> Aim of the task
Please quote exactly the opening lines of the data, from the first line to the one where "2000036648: 22652514 -> 132000000" appears.

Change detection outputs
■ ■ ■ ■
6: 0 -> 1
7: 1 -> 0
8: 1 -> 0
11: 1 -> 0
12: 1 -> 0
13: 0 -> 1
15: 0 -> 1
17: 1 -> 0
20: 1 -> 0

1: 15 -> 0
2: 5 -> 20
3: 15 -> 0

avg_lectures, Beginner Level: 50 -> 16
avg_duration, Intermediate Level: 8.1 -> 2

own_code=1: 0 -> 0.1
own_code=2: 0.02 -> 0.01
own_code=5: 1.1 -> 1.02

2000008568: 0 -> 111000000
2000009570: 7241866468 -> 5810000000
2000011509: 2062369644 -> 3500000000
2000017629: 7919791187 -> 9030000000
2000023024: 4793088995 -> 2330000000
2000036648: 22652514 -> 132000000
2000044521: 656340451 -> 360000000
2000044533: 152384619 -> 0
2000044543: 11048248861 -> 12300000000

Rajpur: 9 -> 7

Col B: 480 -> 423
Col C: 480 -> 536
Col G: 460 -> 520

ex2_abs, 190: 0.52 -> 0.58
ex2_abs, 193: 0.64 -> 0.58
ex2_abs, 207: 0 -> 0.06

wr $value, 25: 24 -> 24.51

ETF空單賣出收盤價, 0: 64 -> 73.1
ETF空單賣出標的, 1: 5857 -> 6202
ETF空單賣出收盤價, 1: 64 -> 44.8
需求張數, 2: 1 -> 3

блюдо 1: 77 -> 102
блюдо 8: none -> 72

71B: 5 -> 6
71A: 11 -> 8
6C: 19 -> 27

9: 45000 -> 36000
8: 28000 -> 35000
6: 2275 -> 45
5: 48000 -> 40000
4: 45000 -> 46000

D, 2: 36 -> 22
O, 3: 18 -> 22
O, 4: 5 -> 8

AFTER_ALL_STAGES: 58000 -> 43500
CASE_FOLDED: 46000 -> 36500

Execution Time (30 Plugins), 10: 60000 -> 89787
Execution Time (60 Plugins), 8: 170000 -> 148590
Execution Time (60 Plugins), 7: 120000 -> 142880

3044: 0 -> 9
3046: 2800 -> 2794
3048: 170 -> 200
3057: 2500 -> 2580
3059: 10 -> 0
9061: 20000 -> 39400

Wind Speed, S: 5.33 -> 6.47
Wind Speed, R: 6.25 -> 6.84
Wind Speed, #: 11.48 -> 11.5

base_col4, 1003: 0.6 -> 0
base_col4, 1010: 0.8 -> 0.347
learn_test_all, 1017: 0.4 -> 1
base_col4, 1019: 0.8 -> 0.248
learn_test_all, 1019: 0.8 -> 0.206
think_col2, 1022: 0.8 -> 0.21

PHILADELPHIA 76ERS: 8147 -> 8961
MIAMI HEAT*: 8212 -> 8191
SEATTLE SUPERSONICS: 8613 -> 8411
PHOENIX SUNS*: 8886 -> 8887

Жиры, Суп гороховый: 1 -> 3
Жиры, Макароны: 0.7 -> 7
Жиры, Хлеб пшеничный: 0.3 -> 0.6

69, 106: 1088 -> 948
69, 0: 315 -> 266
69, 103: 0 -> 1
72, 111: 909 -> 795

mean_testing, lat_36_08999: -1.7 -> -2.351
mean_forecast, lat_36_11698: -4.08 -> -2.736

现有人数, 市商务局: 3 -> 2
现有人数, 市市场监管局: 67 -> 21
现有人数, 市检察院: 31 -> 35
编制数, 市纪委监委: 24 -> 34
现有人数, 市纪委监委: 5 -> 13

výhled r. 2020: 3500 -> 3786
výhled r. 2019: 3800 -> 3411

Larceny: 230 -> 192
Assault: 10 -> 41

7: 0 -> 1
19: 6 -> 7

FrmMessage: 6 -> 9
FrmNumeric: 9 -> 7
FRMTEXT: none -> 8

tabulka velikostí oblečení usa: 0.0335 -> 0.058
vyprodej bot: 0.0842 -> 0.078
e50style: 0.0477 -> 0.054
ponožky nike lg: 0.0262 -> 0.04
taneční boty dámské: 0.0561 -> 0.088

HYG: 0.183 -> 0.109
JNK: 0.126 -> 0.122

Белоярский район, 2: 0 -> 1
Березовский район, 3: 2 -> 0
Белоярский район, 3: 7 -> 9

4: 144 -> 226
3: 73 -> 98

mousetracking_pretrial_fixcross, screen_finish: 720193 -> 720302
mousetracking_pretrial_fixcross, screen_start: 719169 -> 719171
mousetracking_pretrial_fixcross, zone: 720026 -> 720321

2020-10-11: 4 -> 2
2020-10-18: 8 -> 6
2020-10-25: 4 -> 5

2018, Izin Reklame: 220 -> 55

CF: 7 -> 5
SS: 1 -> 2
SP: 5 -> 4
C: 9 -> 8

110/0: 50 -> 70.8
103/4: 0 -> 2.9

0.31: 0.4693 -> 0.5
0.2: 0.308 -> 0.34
■ ■ ■ ■
> Result below
6: 0 -> 1
7: 1 -> 0
8: 1 -> 0
11: 1 -> 0
12: 1 -> 0
13: 0 -> 1
15: 0 -> 1
17: 1 -> 0
20: 1 -> 0

1: 15 -> 0
2: 5 -> 20
3: 15 -> 0

avg_lectures, Beginner Level: 50 -> 16
avg_duration, Intermediate Level: 8.1 -> 2

own_code=1: 0 -> 0.1
own_code=2: 0.02 -> 0.01
own_code=5: 1.1 -> 1.02

2000008568: 0 -> 111000000
2000009570: 7241866468 -> 5810000000
2000011509: 2062369644 -> 3500000000
2000017629: 7919791187 -> 9030000000
2000023024: 4793088995 -> 2330000000
2000036648: 22652514 -> 132000000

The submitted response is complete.